8.45am: I leave home without my iPod, and as I walk the usual route to the tube, find myself unable to think in a straight line. Bits of songs keep coming on in my head and interrupting my chain of thought. The main one is Johnny Cash's cover of I'm Free From the Chain Gang Now: "For years I was known by a number / That I kept my mind is a wonder…" My brain is overcompensating horribly for the lack of melodic input. Too much music has broken my internal monologue. Now it sounds like a gaggle of deranged geese at a funfair.
Symptom: broken brain
11am: At work, the sound of Badly Drawn Boy's The Shining drifts over from someone's computer, and my hungry ears strain for it, before I realise that this is forbidden fruit. I close my mind.

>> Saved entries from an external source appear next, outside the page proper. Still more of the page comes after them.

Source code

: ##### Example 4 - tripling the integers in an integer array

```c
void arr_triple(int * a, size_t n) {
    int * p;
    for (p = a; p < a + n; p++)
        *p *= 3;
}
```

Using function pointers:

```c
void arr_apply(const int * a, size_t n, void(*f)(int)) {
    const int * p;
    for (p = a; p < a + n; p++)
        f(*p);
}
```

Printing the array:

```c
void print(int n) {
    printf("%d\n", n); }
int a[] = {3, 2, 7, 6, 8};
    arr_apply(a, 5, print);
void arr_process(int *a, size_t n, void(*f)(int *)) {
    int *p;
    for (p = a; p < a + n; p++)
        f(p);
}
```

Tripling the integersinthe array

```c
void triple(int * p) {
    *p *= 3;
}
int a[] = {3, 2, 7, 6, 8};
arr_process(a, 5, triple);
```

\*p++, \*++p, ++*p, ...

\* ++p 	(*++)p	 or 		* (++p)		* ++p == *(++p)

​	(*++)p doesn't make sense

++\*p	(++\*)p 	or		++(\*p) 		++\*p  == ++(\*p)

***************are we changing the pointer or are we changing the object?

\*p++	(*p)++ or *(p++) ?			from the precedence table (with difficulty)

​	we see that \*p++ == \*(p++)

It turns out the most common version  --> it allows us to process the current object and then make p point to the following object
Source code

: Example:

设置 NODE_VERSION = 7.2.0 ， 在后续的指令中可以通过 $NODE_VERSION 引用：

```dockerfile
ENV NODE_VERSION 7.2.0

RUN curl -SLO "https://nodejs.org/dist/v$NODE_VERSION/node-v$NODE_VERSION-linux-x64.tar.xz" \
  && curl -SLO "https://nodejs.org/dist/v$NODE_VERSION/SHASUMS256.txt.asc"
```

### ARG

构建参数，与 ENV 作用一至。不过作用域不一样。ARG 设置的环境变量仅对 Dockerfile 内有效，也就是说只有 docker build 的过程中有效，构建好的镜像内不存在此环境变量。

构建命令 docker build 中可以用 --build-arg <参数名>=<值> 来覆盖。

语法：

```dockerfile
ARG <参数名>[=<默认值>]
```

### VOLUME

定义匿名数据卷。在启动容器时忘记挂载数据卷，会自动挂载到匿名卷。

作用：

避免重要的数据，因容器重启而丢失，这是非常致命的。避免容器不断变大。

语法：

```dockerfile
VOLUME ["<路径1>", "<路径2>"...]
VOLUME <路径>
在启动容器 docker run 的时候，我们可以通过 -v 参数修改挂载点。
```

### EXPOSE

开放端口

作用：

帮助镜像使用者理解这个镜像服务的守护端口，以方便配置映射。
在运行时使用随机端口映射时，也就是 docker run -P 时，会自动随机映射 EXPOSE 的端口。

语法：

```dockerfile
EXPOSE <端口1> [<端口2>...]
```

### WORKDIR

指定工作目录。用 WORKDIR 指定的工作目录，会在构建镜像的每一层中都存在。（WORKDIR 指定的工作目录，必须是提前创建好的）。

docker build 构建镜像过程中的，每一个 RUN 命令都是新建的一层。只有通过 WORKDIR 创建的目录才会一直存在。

3pm: There is a moment of broken computer-related stress when I instinctively reach for my iPod, as I would reach for a cigarette in an awkward moment in the pub, or as I would reach for my piece when some lowdown hater disrespects one of my homies. But it is not there.
5.10pm: I don't normally listen to music on the Underground – I drape my earphones over my right shoulder and around my neck, so they form a weird exterior vein that joins my upper body to my right hand trouser pocket. But without them I'm beginning to feel a new freedom.
Symptom: sense of freedom
Cause: lack of music
5.15pm: We stop at Baker Street and an unwashed man with his headphones turned up very loud gets on. His music clashes with the music coming from the headphones of the woman sitting behind me. I feel like a broken radio. I look out the window. A cartoon girl wearing headphones looks at me from a poster on the wall, a large smile on her face. The train starts moving. The next poster advertises a CD called Choral Classics. The next is for The Phantom of the Opera.
5.40pm: On the walk home, Boom by Akira the Don ft Bashy comes on in my head. "Everyday there's a riot up at E10," sings Bashy, over and over again. Then Mama Cass comes on: "You've got to… Play your own kind of music / Sing your own special song." I start thinking about the the great director Robert Altman, who has recently died. Echo and the Bunnymen's mid-90s comeback single Nothing Lasts Forever comes on in my head. I start thinking about Nashville, Altman's best film, which is, of course, focused around the country music scene.
5.45pm: I get home and resist the temptation to put on the hi-fi as I take my hat scarf coat off. I go to the toilet and resist the temptation to whistle while I'm pissing. I go into the kitchen and resist the temptation to put on the radio while I make tea. Then I resist the temptation to hum. Then I resist the temptation to put the television on, as most programmes will have soundtracks. I switch the computer on – does the Windows start up noise count as music? I put my hands over my ears. I resist the temptation to start up iTunes. The internet isn't working – NTL should've fixed it days ago. I can't phone them though, because they'll put me on hold, which will involve listening to music. I look at the West Wing DVDs lying on the floor and think of the theme tune. I look at my guitar, which I'm now not allowed to play.
Symptom: cabin fever
6.25pm: I eat a Twix. It is delicious. "Things will be back to normal soon," I think, eyeing the CD rack.